Hening cukup lama, sampai tiba-tiba Orion membuka suara.
“Kamu tahu aku siapa?” Orion tiba-tiba bicara, nadanya rendah.
"Aku tau."
Orion tersenyum samar. "Kamu tau apa yang membuat aku menyesal?"
“Apa?"
“Kenapa aku tidak mati saja saat itu.
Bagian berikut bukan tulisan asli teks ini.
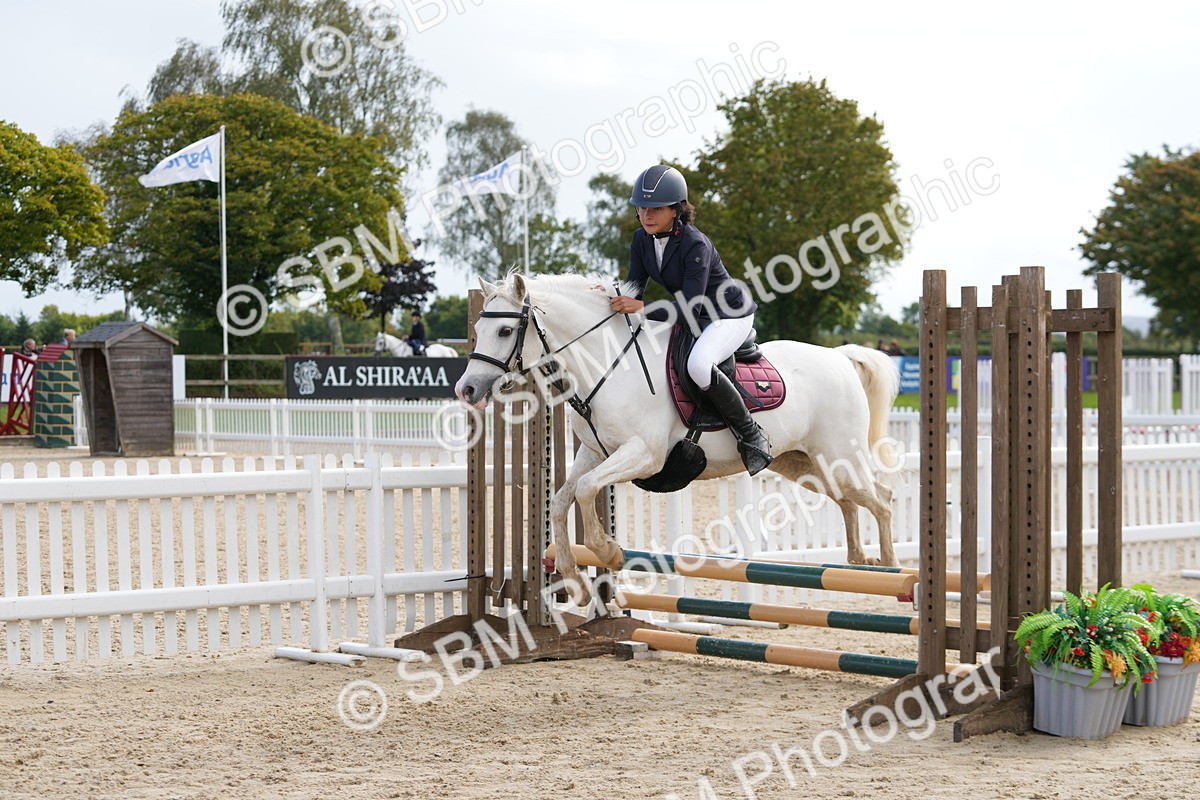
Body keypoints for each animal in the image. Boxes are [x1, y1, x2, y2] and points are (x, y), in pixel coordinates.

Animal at [454, 273, 901, 602]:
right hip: (804, 464)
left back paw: (892, 569)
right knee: (849, 500)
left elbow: (584, 491)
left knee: (881, 499)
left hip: (839, 458)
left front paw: (608, 551)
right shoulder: (596, 453)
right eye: (477, 328)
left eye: (505, 330)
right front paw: (574, 580)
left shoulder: (644, 454)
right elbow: (562, 500)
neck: (608, 362)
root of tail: (839, 357)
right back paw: (858, 560)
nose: (466, 390)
Aku benci di tatap sebagai orang cacat."
Luna menoleh,menatapnya lama. “Aku tau semua itu tidak nyaman, hanya saja untuk mati tidak akan semudah itu jika belum waktunya.”
Orion menoleh, matanya menatap Luna lurus “Kau tau apa?”
“Mungkin aku tau lebih banyak, dibanding kamu."
Seketika ruangan terasa lebih sunyi dari sebelumnya. Kata-kata Luna menggantung di udara, pelan tapi menghantam. Orion tak menjawab, hanya menatapnya lama.